▸ **小练习**
下面那篇讲用 Hadoop 的 PathFilter 按小时过滤数据文件的文章没写完，从它最后一句之后接着往下写。

▸ **所给文字**
───
需求是每个整点时刻过2分的时候读取上一个小时的数据;
例如当前时间为18点02分,那么需要读取文件后缀名为17的数据文件,考虑到Hadoop中提供了org.apache.hadoop.fs.PathFilter对象,所以尝试使用;
结合正则表达式,来过滤我们想要的文件数据。

主要代码实现

static final String WEBPV_HOUR_FILTER_REGEX = "webpv.hour.filter.regex";                                                                                         /**
     * 过滤每小时的正则表达式
     */
    static final String WEBPV_HOUR_FILTER_REGEX_PATTERN_PRE = "web_pv\\.\\d{1,3}\\.[0-9]{4}-[0-9]{2}-[0-9]{2}\\.";
    /**
     * webpv小时文件的过滤filter
     * @author qiankun.li
     *
     */
    public static class WebPvPathHourFilter extends Configured implements PathFilter{
        public WebPvPathHourFilter() {}

        @Override
        public boolean accept(Path path) {
            int hour = getConf().getInt(WEBPV_HOUR_FILTER_REGEX, getPreHour());
            String pathValue = path.toString();
            return pathValue.matches(WEBPV_HOUR_FILTER_REGEX_PATTERN_PRE+hour);
        }

    } 
public static int getPreHour(){
        Calendar now = Calendar.getInstance();
        now.set(Calendar.HOUR_OF_DAY, now.get(Calendar.HOUR_OF_DAY)-1);
        int hour = now.get(Calendar.HOUR_OF_DAY);
        return hour;
    }

设置运行变量和filter

int hour = getPreHour();//默认是取上一小时
job.getConfiguration().setInt(WEBPV_HOUR_FILTER_REGEX, hour);
FileInputFormat.setInputPathFilter(job, WebPvPathHourFilter.class);

代码添加完毕,打jar包,linux脚步运行命令如下

bin/hadoop jar ~/jar/hadoop_task.jar com.**.hadoop.mr.online.WebChannelPvNews -libjars /home/hadoop/jar/guava-r09.jar,/home/hadoop/jar/mysql-connector-java-5.1.34.jar /hive/uac/dt=2016-08-21/channel=web/pv 2016-08-21

运行结果如下

Exception in thread "main" org.apache.hadoop.mapreduce.lib.input.InvalidInputException: Input path does not exist: hdfs://Hadoop22.howbuy.local:9000/hive/uac/dt=2016-08-21/channel=web/pv
    at org.apache.hadoop.mapreduce.lib.input.FileInputFormat.listStatus(FileInputFormat.java:243)
───
▸ **所给数据**

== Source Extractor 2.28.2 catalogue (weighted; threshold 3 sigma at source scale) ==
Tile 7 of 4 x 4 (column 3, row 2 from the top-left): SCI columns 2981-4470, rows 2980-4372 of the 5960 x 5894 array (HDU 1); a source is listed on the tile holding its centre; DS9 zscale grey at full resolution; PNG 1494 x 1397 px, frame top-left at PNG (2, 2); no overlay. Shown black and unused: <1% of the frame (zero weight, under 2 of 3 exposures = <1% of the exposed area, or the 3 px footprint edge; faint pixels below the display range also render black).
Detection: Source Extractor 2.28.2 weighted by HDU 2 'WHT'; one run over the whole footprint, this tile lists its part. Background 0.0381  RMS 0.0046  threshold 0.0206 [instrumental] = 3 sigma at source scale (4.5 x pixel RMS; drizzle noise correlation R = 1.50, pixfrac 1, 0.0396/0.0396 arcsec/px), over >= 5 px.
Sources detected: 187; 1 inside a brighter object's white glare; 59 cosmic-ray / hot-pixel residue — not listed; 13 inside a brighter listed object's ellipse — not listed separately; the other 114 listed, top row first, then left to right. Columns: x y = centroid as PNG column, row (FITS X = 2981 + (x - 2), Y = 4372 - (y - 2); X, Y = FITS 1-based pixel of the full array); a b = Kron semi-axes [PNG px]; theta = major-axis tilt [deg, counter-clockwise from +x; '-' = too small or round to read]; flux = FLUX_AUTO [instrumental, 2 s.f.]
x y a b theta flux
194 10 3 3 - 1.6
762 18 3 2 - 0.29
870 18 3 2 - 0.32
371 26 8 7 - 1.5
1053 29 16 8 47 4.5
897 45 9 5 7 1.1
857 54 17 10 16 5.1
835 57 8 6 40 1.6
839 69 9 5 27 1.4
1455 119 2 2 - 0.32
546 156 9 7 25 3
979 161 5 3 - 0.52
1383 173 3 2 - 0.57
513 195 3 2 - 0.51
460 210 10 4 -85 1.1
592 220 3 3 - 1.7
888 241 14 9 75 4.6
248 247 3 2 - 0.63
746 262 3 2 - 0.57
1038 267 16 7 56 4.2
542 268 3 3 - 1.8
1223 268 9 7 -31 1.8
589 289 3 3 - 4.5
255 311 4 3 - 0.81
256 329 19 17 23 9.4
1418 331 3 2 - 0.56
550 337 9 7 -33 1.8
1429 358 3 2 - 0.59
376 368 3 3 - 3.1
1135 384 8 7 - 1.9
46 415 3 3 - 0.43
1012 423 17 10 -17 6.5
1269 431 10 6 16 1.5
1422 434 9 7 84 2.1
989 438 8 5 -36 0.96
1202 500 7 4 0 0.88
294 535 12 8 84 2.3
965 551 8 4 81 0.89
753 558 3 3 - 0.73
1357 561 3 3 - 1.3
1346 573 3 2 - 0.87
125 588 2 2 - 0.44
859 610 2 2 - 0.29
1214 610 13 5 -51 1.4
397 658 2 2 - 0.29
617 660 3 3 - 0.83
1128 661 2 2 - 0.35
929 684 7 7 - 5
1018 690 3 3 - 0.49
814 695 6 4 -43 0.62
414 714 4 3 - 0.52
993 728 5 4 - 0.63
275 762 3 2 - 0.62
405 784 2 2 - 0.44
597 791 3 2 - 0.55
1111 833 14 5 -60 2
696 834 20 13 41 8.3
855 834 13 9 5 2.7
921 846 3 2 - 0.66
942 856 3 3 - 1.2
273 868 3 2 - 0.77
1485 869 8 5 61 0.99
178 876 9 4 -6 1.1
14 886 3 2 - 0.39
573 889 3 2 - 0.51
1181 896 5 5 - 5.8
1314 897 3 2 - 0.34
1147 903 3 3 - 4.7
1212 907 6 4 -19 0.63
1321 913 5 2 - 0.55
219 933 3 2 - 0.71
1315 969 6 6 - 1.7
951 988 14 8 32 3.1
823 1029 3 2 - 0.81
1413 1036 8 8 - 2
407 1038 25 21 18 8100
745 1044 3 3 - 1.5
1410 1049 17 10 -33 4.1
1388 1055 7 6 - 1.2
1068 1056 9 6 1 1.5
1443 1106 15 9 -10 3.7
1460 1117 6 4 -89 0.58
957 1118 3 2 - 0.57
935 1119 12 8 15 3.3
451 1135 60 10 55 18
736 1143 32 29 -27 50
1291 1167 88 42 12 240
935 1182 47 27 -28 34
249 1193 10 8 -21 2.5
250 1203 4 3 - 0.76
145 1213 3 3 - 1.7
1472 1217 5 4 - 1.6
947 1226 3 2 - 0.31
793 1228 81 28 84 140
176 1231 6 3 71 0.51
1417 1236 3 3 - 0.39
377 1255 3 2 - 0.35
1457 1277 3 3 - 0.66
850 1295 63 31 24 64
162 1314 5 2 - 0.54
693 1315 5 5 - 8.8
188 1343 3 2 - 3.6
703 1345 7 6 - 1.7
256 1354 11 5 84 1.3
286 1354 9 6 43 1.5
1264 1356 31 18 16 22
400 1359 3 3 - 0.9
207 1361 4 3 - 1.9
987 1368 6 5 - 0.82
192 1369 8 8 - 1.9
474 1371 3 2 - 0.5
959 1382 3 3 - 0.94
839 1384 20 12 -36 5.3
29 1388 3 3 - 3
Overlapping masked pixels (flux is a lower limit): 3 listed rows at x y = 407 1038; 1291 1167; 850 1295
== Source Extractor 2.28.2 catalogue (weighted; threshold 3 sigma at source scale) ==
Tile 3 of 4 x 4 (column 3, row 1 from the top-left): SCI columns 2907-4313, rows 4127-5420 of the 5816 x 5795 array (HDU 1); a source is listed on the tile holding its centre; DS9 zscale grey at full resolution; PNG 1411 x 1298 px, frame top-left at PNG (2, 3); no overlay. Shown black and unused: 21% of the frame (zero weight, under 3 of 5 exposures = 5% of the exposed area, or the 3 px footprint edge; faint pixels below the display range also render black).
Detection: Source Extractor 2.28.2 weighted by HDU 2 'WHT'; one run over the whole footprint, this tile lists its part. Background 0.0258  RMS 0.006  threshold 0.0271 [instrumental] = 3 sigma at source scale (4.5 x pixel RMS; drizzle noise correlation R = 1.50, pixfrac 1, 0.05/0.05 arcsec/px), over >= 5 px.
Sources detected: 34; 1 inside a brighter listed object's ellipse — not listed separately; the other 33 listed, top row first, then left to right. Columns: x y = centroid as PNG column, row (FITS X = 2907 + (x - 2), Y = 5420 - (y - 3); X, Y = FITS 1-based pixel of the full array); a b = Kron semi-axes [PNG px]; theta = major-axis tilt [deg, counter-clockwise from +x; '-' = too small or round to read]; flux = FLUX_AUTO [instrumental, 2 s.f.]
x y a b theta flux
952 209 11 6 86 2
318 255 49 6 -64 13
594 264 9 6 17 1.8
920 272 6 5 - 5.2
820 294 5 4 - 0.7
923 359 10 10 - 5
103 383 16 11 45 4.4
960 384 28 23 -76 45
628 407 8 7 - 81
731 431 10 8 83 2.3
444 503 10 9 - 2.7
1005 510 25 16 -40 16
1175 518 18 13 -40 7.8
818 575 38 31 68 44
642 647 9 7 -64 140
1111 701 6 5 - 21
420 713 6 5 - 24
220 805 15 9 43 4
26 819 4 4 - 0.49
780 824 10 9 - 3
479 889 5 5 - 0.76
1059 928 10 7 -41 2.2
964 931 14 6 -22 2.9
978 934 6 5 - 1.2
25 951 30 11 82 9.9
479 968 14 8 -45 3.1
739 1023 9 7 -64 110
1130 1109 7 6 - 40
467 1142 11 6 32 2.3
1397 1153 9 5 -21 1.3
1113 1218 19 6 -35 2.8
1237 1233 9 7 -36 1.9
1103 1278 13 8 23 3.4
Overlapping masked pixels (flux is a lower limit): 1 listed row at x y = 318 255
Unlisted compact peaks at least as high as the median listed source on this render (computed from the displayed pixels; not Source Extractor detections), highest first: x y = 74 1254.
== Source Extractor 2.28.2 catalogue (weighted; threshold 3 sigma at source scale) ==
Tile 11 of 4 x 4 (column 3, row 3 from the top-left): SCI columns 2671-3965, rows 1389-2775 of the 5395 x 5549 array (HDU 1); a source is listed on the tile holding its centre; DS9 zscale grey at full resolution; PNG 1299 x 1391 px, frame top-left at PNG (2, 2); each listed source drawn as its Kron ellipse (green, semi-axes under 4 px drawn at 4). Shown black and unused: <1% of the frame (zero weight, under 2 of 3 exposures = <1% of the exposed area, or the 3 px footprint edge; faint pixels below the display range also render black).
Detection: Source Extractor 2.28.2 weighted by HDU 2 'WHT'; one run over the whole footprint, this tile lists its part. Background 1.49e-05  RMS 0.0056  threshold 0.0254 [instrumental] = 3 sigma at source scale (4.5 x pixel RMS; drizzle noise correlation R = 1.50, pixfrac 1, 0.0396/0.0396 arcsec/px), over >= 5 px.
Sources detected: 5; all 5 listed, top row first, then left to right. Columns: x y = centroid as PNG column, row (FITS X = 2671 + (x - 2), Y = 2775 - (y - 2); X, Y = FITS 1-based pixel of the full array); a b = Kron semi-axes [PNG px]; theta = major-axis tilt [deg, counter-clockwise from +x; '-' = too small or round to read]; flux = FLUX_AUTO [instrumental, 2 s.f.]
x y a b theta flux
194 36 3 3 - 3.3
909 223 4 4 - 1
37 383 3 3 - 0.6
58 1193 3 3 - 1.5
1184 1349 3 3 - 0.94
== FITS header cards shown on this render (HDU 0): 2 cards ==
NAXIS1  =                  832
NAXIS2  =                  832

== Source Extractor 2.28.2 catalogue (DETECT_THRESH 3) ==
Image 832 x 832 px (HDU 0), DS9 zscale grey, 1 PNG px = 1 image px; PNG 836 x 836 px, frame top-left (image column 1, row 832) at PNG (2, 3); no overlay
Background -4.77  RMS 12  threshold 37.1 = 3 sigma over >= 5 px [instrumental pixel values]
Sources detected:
───
▸ **练习答案**
    at org.apache.hadoop.mapreduce.lib.input.FileInputFormat.getSplits(FileInputFormat.java:269)
    at org.apache.hadoop.mapreduce.JobSubmitter.writeNewSplits(JobSubmitter.java:452)
    at org.apache.hadoop.mapreduce.JobSubmitter.writeSplits(JobSubmitter.java:469)
    at org.apache.hadoop.mapreduce.JobSubmitter.submitJobInternal(JobSubmitter.java:366)
    at org.apache.hadoop.mapreduce.Job$11.run(Job.java:1218)
    at org.apache.hadoop.mapreduce.Job$11.run(Job.java:1215)
    at java.security.AccessController.doPrivileged(Native Method)
    at javax.security.auth.Subject.doAs(Subject.java:415)
    at org.apache.hadoop.security.UserGroupInformation.doAs(UserGroupInformation.java:1408)
    at org.apache.hadoop.mapreduce.Job.submit(Job.java:1215)
    at org.apache.hadoop.mapreduce.Job.waitForCompletion(Job.java:1236)
    at com.howbuy.hadoop.mr.online.WebChannelPvNews.run(WebChannelPvNews.java:286)
    at org.apache.hadoop.util.ToolRunner.run(ToolRunner.java:70)
    at com.howbuy.hadoop.mr.online.WebChannelPvNews.main(WebChannelPvNews.java:293)
    at sun.reflect.NativeMethodAccessorImpl.invoke0(Native Method)
    at sun.reflect.NativeMethodAccessorImpl.invoke(NativeMethodAccessorImpl.java:57)
    at sun.reflect.DelegatingMethodAccessorImpl.invoke(DelegatingMethodAccessorImpl.java:43)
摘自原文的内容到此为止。